Concrètement, que contient ce rouleau ?
Certains caractères sont déjà clairement visibles dans le texte antique et l’équipe pense qu’il s’agissait d’un ouvrage de philosophie. Une première analyse menée par des papyrologues de l’université d’Oxford suggère que l’auteur du document pourrait être le philosophe épicurien Philodème. La majorité des parchemins retrouvés dans la même bibliothèque d’Herculanum dans les années 1750 sont en effet attribués à cet auteur et l’écriture du PHerc. 172 présente une forte ressemblance.
Les experts d’Oxford ont identifié plusieurs mots dans le texte, dont « insensé », un terme caractéristique des écrits de Philodème, ainsi que le mot grec ancien désignant le « dégoût ». Ils supposent que le papyrus est un manuscrit achevé en raison de la présence d’un symbole courant à la fin d’une ligne qui permet de justifier la marge de droite.

« C’est un moment incroyable de l’histoire où bibliothécaires, informaticiens et spécialistes de l’Antiquité collaborent pour rendre visible l’invisible », s’enthousiasme Richard Ovenden, un bibliothécaire de Bodley, dans un communiqué.
Une véritable surprise liée à l’encre
Les scientifiques ont scanné le papyrus à la Diamond Light Source, une installation nationale située au Royaume-Uni et dotée d’un synchrotron, un accélérateur de particules qui produit un puissant faisceau de rayons X. Ils ont ensuite utilisé l’intelligence artificielle pour assembler les images obtenues, détecter la présence d’encre et améliorer la clarté des textes.
« Ce rouleau présente des sections très nettes, avec des couches qui peuvent être séparées assez facilement », explique Seales. « Néanmoins, la véritable surprise a été l’encre.
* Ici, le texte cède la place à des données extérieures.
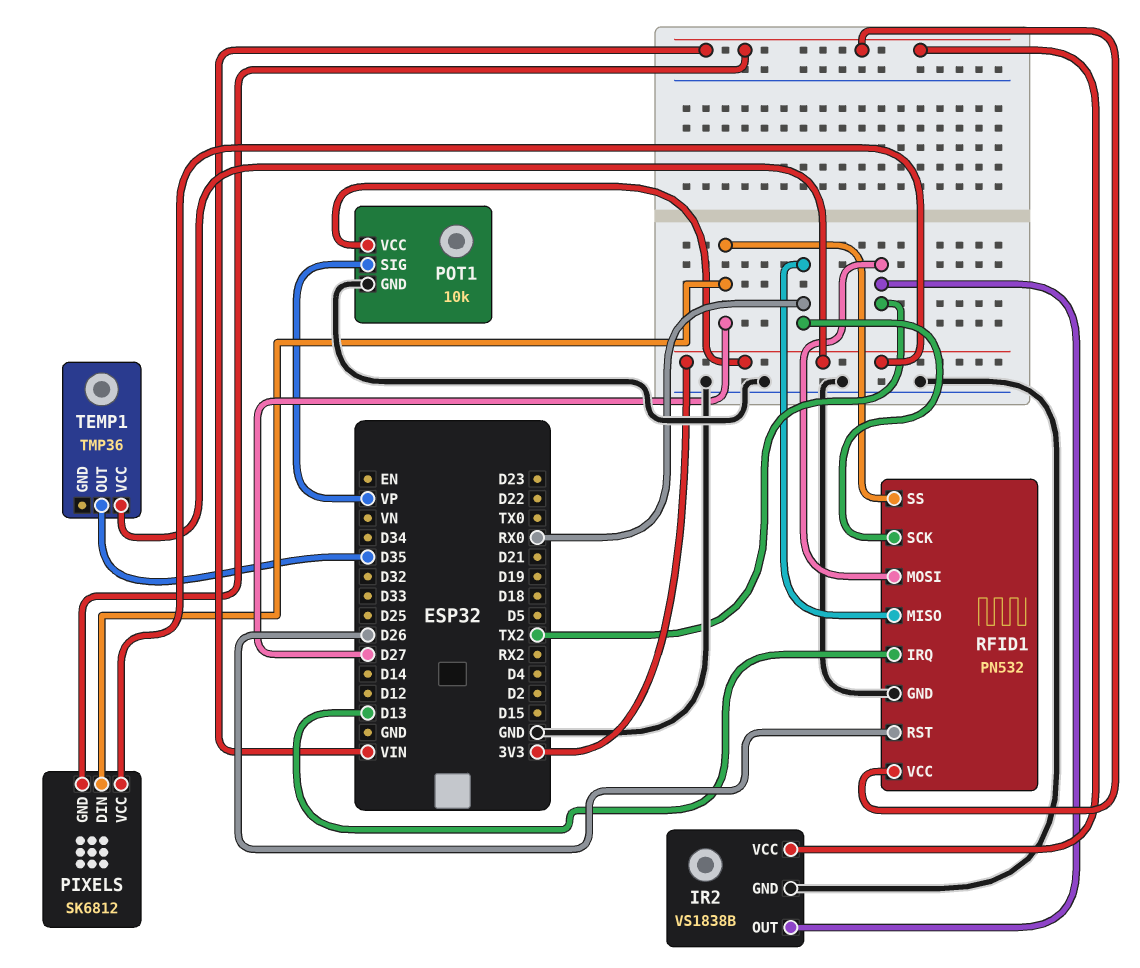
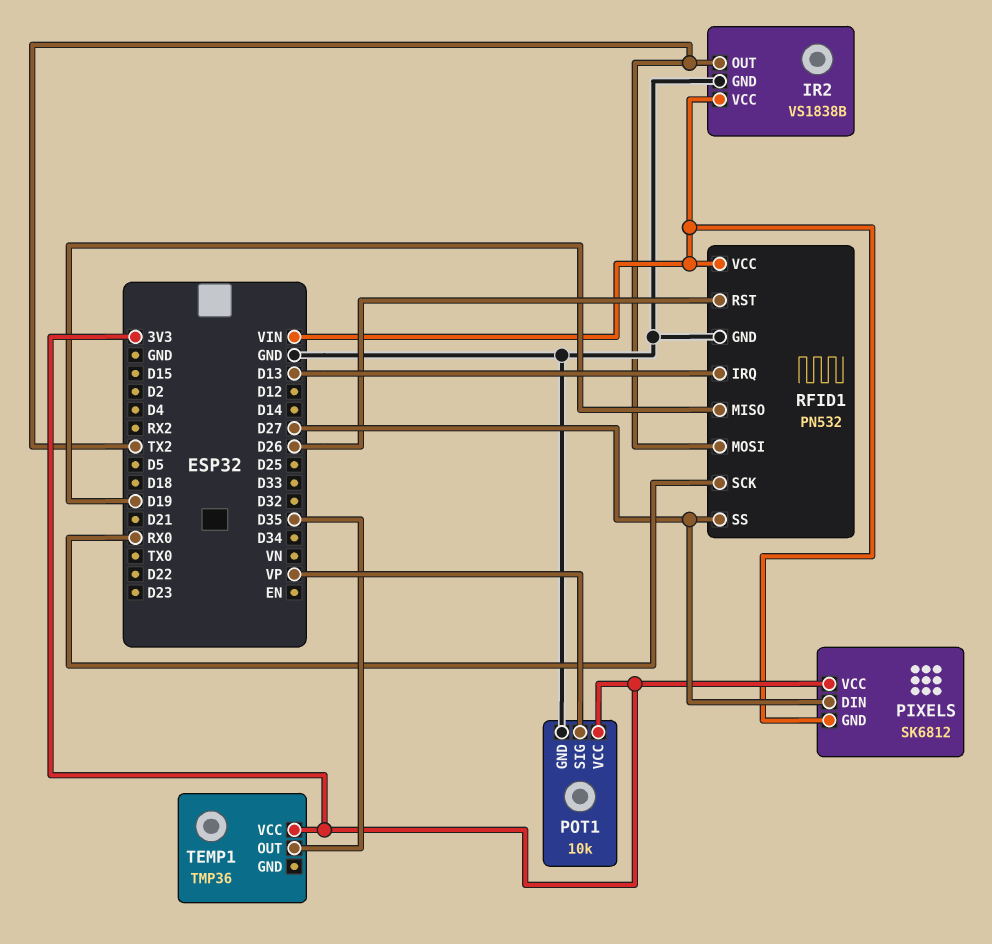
RFID1 pin MISO: RX0 -> D19

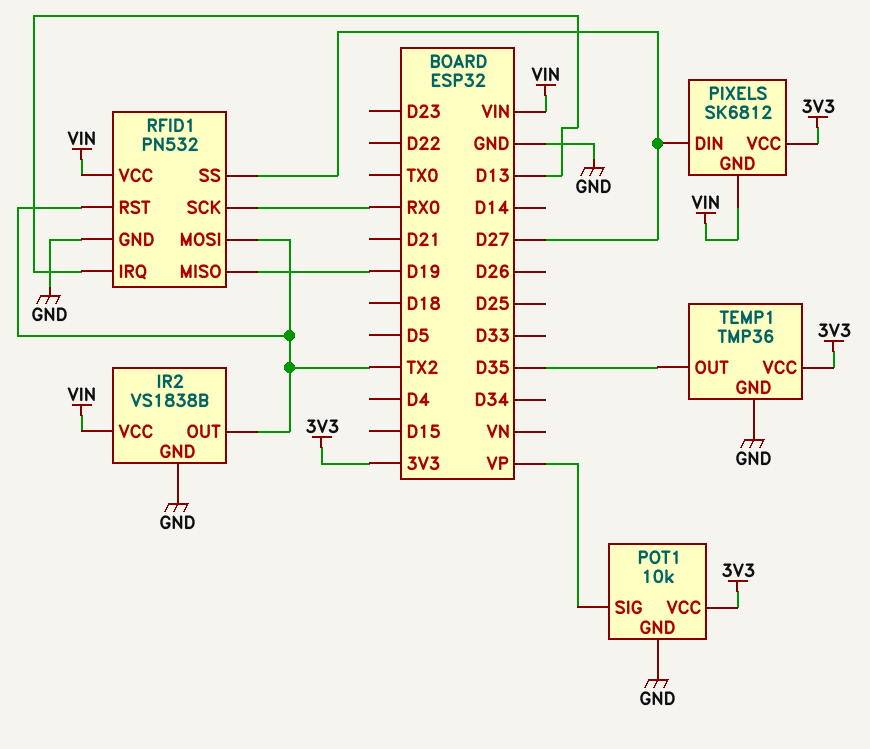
RFID1 pin RST: D26 -> TX2
TEMP1 pin GND: none -> GND

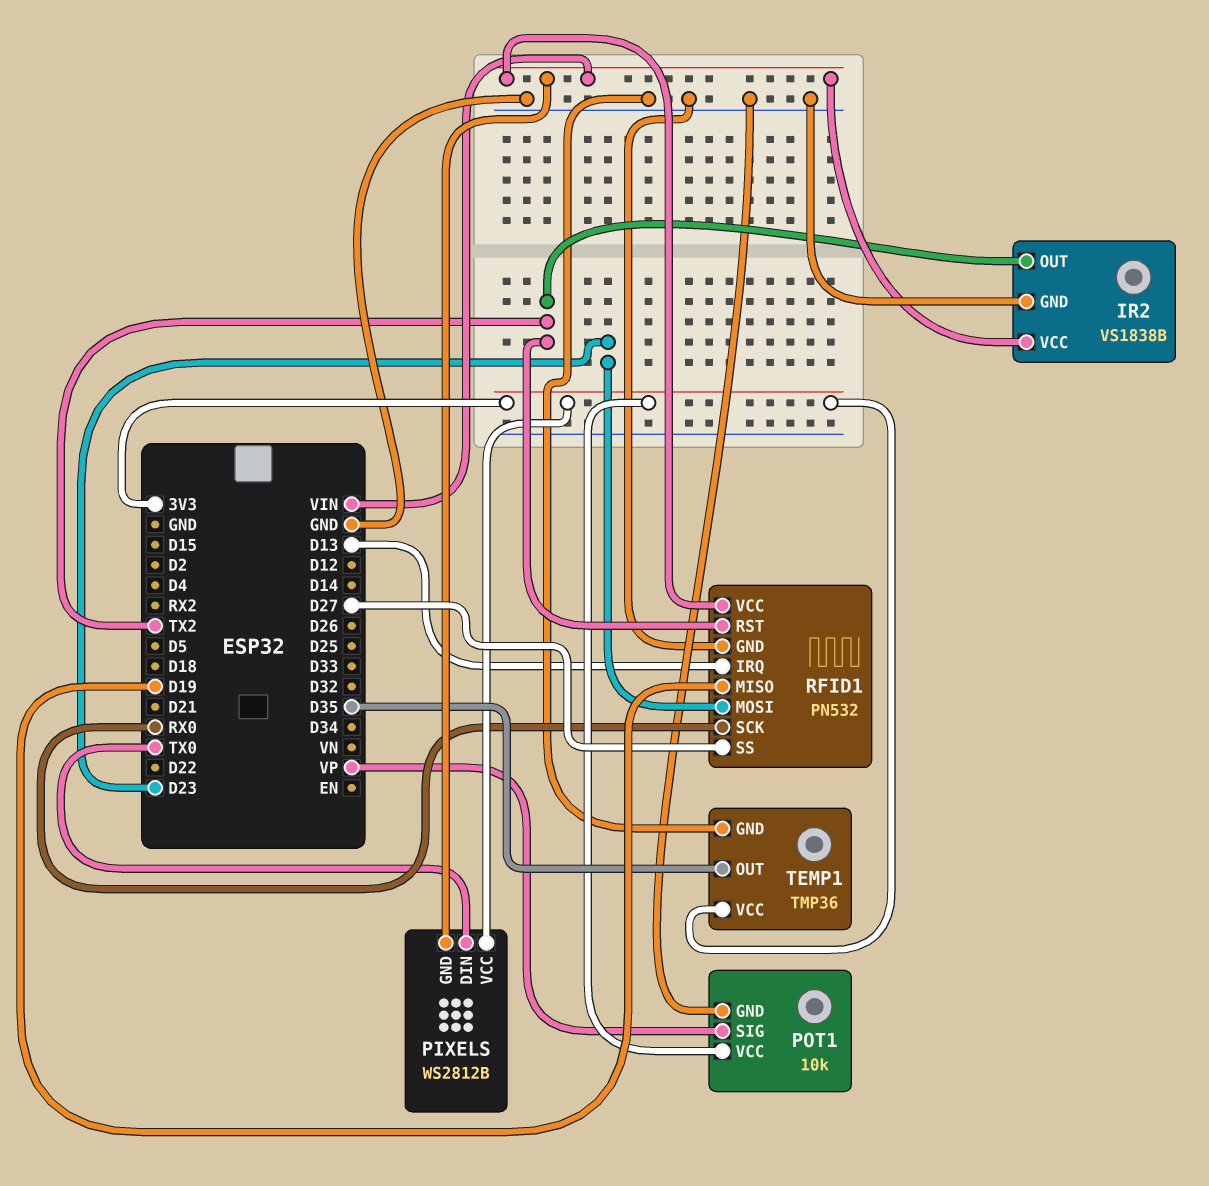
PIXELS: SK6812 -> WS2812B
PIXELS pin DIN: D27 -> TX0
RFID1 pin MOSI: TX2 -> D23

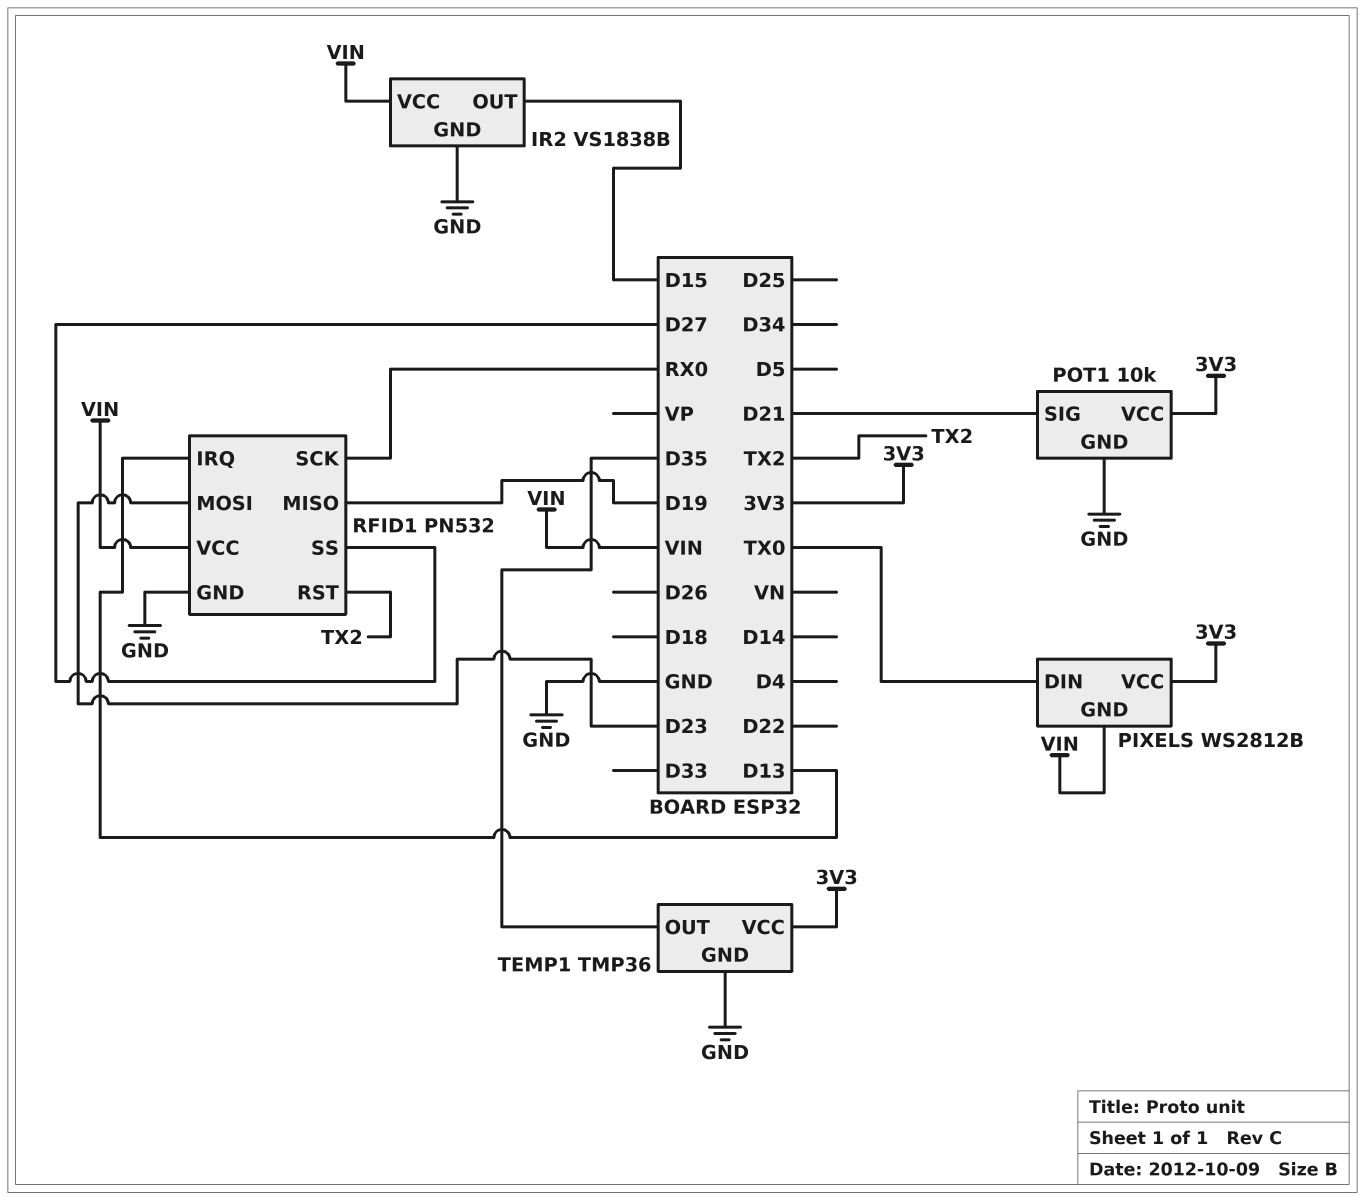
IR2 pin OUT: TX2 -> D15
POT1 pin SIG: VP -> D21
Sa visibilité était bien plus marquée que sur les autres rouleaux dès le début. Par là, je veux dire que l’encre sur le papyrus était visible à plusieurs endroits, même avant que les méthodes basées sur l’intelligence artificielle ne soient utilisées pour en améliorer la lisibilité. »

Selon les chercheurs, cette lisibilité serait probablement due à la composition chimique de l’encre. Elle pourrait effectivement contenir un contaminant plus dense, comme du plomb, bien que l’équipe doive mener d’autres analyses pour le confirmer. Quant au contenu du document, les modèles d’IA ne sont pas encore capables de comprendre la langue ni de reconnaître les caractères, du moins pas pour le moment. C’est donc là qu’intervient l’expertise humaine.
Alors que les spécialistes se penchent sur ce texte, le Vesuvius Challenge invite également le grand public à aider à déchiffrer ces rouleaux dans l’espoir de révéler encore plus de trésors de l’Antiquité. « Il existe un lien sacré entre un écrivain et ses lecteurs », s’émeut Seales. « Les idées des Anciens sont d’une remarquable actualité et transcendent le fossé technologique entre leur époque et la nôtre. » Et avec encore près d’un millier de rouleaux à Naples, cette découverte n’est que le début et nous positionne à l’aube de grandes et fascinantes révélations.